Adam Smith was the discoverer of the ‘unexpected social consequences’ – the invisible hand. Extrapolating from efficiency, he argued that unexpected social consequences were benign. In so doing, however, he broke the instrumental link between commerce and the control of passions. Smith ‘affirms that economics can go it alone: within wide limits of tolerance, political progress is not needed as a prerequisite for, nor is it likely to be a consequence of, economic advance, at least, the highest councils of government’. He also saw no need for the political process to mediate the tension between the general interest of improved overall efficiency and the particular, i.e. the consequences of its negative effects on groups of people.
It is ironic that the discoverer of the unintended social consequences might have fallen victim to his brainchild. He failed to foresee that changing the disposition from one of trust to one of holding at arm’s-length would, in the long haul, undermine the social fabric which enabled capitalism in the first place.
We are witnessing the long-term consequences today (just as we did in the 19th century when labour and capital struggled outside the political process). Anger is trust denied. Worldwide anger is on the rise – inchoate, hardly articulated, hence destructive. What seems tragic to me is that society seems to have lost its capacity to deal with social anger by creating appropriate social institutions. At best, it pits rationality against emotions. Rationality, however, has no traction.
To answer the original question: Should states have virtue? Yes, states should have virtue to cope with the anger that accompanies, in any case, a society built of ‘arm’s length’ rather than trusting relations, but also one in which rapid economic development changes the relative positions of members of the society. Inequality stalks the land. It might not help that we are tackling the issue as long-term growth might be declining (see The Rise and Fall of American Growth: The U.S. Standard of Living since the Civil War by Robert J. Gordon).

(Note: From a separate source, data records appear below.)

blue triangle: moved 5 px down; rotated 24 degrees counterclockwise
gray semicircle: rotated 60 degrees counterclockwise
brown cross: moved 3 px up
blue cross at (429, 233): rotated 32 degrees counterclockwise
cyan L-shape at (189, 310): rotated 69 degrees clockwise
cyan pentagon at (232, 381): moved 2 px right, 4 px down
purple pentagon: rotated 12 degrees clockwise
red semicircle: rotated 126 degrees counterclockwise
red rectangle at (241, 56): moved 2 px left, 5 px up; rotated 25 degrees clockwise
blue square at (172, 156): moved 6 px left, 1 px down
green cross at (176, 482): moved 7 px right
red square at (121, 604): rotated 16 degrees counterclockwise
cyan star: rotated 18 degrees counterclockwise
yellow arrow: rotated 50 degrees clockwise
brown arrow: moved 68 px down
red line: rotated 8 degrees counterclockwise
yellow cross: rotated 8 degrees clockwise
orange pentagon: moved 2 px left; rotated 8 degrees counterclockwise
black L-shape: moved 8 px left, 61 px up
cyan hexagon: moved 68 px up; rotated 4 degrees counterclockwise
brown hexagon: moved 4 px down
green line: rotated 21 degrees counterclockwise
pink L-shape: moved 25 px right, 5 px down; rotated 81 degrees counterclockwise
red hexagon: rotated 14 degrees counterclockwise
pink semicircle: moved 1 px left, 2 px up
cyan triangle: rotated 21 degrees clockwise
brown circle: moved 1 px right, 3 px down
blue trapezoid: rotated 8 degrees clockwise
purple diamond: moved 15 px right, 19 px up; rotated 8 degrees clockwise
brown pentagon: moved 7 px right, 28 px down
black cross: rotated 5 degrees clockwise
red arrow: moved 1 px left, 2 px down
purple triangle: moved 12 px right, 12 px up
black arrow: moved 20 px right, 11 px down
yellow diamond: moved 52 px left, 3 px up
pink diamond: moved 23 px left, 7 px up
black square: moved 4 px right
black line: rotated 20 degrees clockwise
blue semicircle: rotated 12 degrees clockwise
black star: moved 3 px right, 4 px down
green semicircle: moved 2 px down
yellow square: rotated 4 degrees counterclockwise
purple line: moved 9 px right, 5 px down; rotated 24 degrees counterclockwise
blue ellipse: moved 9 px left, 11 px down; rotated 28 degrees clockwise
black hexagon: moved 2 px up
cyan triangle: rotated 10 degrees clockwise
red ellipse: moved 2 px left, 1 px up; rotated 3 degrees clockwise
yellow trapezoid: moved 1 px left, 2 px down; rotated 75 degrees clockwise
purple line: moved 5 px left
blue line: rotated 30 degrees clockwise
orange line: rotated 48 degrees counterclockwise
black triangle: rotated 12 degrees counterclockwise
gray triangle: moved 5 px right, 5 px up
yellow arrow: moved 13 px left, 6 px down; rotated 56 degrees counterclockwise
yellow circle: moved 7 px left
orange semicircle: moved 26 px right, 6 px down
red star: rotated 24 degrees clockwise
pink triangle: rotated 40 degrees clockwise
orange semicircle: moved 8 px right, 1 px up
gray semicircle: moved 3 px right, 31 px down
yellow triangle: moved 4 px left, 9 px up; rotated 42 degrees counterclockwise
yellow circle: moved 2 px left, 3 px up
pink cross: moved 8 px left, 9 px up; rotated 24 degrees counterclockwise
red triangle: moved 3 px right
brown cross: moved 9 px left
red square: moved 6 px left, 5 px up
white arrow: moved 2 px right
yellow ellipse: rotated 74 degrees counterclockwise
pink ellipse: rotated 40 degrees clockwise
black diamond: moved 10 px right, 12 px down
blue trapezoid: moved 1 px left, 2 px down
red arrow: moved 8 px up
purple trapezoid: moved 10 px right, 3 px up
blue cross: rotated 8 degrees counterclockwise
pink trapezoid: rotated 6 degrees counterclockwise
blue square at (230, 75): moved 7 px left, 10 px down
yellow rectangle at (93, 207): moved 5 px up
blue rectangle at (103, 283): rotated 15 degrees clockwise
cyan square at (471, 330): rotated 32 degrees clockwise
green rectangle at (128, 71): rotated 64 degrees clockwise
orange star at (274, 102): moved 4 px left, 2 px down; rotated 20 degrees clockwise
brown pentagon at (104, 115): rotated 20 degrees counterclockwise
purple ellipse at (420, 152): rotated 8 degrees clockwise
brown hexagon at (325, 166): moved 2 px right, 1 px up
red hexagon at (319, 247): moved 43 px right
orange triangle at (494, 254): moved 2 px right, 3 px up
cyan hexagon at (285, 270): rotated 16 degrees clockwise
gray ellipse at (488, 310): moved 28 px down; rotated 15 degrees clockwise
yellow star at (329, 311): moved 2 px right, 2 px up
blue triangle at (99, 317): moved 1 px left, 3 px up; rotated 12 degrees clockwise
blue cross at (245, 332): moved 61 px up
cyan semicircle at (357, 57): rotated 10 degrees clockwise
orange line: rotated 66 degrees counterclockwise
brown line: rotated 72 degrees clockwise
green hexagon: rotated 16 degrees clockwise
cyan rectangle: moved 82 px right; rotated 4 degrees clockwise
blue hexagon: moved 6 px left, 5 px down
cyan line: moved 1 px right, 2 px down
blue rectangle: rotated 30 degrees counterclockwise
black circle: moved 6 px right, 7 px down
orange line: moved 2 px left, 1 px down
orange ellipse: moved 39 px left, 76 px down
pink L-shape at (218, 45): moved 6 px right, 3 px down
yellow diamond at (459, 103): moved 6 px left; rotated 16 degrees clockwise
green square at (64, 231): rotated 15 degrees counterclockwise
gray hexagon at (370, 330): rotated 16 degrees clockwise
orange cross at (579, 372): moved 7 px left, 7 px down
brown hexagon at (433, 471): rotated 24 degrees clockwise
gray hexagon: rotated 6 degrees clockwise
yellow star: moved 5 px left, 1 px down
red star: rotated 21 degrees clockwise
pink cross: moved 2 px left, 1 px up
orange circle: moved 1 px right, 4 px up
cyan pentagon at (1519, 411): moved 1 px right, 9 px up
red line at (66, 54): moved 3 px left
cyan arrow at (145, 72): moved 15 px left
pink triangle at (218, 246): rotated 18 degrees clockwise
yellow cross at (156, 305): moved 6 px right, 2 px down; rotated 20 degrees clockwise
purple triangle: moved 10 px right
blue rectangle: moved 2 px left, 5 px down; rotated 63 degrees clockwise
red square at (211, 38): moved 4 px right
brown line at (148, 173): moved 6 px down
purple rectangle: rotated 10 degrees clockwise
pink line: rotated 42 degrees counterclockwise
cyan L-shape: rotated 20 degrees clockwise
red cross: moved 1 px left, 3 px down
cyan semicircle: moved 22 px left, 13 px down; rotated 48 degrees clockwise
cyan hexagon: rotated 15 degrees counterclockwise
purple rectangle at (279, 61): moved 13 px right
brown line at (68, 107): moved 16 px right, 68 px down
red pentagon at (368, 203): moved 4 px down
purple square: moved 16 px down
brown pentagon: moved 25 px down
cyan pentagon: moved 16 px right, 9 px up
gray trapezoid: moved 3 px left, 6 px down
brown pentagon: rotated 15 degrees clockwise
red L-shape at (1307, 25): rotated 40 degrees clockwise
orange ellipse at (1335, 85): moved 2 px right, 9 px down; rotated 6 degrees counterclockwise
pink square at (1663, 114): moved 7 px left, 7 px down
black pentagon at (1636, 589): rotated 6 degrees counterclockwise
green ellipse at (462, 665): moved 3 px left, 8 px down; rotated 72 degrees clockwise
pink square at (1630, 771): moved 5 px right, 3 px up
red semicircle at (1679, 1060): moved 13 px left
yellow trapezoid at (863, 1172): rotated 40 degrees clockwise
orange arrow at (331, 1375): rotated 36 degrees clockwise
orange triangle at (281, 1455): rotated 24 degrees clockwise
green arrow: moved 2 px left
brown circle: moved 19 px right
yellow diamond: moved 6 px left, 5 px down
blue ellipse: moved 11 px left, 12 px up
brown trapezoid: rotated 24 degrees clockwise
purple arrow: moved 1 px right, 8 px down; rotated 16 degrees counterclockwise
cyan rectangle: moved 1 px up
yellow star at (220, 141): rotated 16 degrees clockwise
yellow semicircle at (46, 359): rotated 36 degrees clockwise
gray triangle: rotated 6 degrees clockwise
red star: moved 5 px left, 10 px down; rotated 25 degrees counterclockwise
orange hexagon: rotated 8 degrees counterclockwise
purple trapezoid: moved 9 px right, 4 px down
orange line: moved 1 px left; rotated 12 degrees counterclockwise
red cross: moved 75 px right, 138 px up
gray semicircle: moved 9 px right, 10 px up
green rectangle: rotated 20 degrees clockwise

- In the Sinic civilisations, of course, virtue is the foundational concept – as set out in the term ‘harmony’. I may add, in passing, that Plato’s ‘temperance’ is akin to ‘harmony’. Here is the relevant quote: ‘Because temperance is unlike courage and wisdom, each of which resides in a part only, the one making the state wise and the other valiant; not so temperance, which extends to the whole, and runs through all the notes of the scale, and produces a harmony of the weaker and the stronger and the middle class, whether you suppose them to be stronger or weaker in wisdom or power or numbers or wealth, or anything else. Most truly then may we deem temperance to be the agreement of the naturally superior and inferior, as to the right to rule of either, both in states and individuals.’
- Here is Plato’s take with regard to state wisdom:
– And good counsel is clearly a kind of knowledge, for not by ignorance, but by knowledge, do men counsel well?
– Clearly.
– And the kinds of knowledge in a state are many and diverse?
– Of course.
– There is the knowledge of the carpenter; but is that the sort of knowledge which gives a city the title of wise and good in counsel?
– Certainly not; that would only give a city the reputation of skill in carpentry.
– Then a city is not to be called wise because possessing a knowledge which counsels for the best about wooden implements?
– Certainly not.
- An exemplary quote from John Millar (1735–1891): ‘The spirit of liberty appears, in commercial countries, to depend chiefly on two circumstances: first, the conditions of the people relative to the distribution of property, and the means of subsistence: secondly, the condition with which the several members of the society are enabled to associate and to act in concert with one another.’